Adivinhem a reação dos mais indefectíveis? " Se estivesse a perder, não fazia... Eu queria era ver se fosse no início do jogo... Aquilo que ele faz cá é bem pior... São gestos da tanga, não valem nada..."Este é um grande artista"...
Vale a pena dizer mais alguma coisa? Este tipo de comentários não dizem quase nada sobre a atitude fantástica do extremo brasileiro, mas dizem quase tudo sobre quem pensa e fala dela assim. Certo?
2. No dia seguinte, António Silva, jovem central encarnado, reconheceu publicamente que tinha tido opção técnica infeliz no decorrer do jogo com o Salzburgo, penalizando a equipa com a sua expulsão, além do pontapé de penálti que resultou em golo para o adversário.
Querem mesmo ler algumas das reações imediatas a esse mea culpa espontâneo?

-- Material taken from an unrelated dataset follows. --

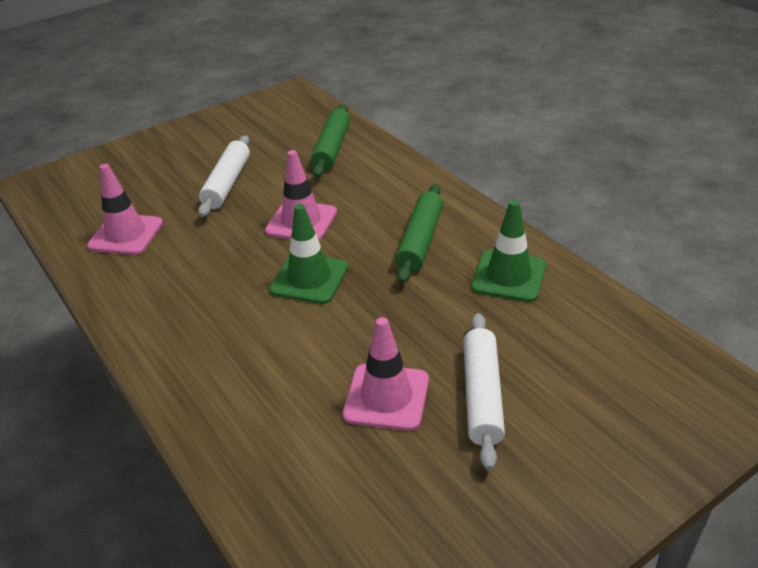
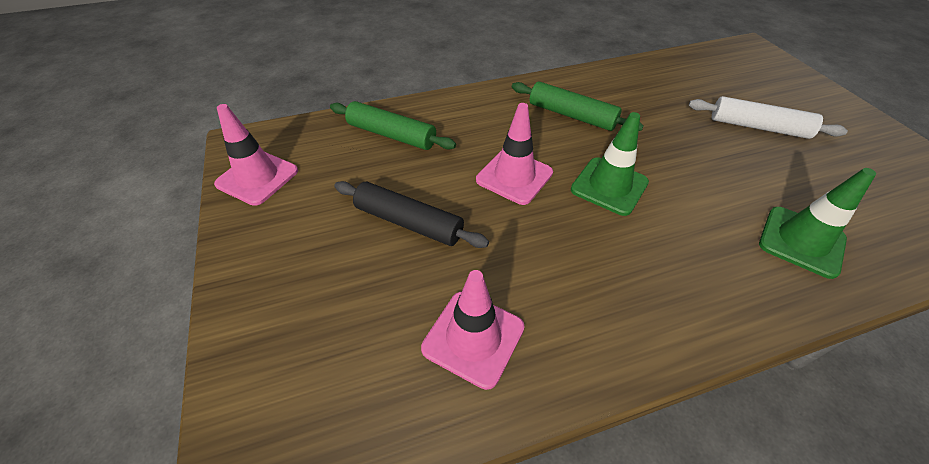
camera: 75 degrees left, 10 degrees up
white rolling pin [198,135,250,217] -> black rolling pin [334,181,489,248]
pink traffic cone [343,317,429,431] -> pink traffic cone moved to [214,104,298,206]
green traffic cone [471,200,546,302] -> green traffic cone moved to [759,168,876,279]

" Se fosse um jogo em Portugal, não te deixavam abrir a boca... Não percebo porque é que teve necessidade de falar, calado era um poeta... Estás é com medo de perder o lugar no onze... Se fosse contra X ou Y não abrias a boca, assim é fácil"...
É como é. Poucochinho mas elucidativo.
3. No jogo de abertura desta jornada (Famalicão/Arouca), o avançado arouquense Mujica viu cartão vermelho direto após pisar deliberadamente o corpo de um adversário que estava no solo. O momento foi feio, a sanção foi justa, mas foi a sua reação que ficou na retina: o jogador espanhol acatou a decisão, pediu desculpa, cumprimentou o árbitro e abandonou o terreno de jogo com a resignação de quem sabe ter errado.
Algumas das coisas que se escreveram sobre esse momento foram tão más que nem vale aqui pena citar. Digamos que ficaram na linha dos comentários anteriores.
A capacidade que algumas alminhas têm em transformar ouro em chumbo, só é possível quando há lacunas evidentes nas suas cabecinhas e corações.
A verdade é que cada um de nós, todos nós, devemos aproveitar todos estes bons exemplos para fazer pedagogia, para mostrar o lado melhor que o desporto tem, para contagiar outros atletas e agentes desportivos a fazerem exatamente o mesmo.
Boas práticas nunca são demais, sejam menores ou maiores, venham do norte ou do sul.
Fairplay não tem clube nem rivais. Não entra em campeonatos, não compete nem rivaliza com ninguém. É maior, muito maior do que tudo isso.
É a favor disso e contra pensamentos rasteirinhos que devemos continuar a lutar, não que isso vá mudar quem está demasiado velho para se livrar de raciocínios brejeiros, mas porque pode afetar positivamente a forma como os seus filhos e netos estarão no desporto e na vida.
Por mais e mais gestos como o dos Galenos, Antónios e Mujicas.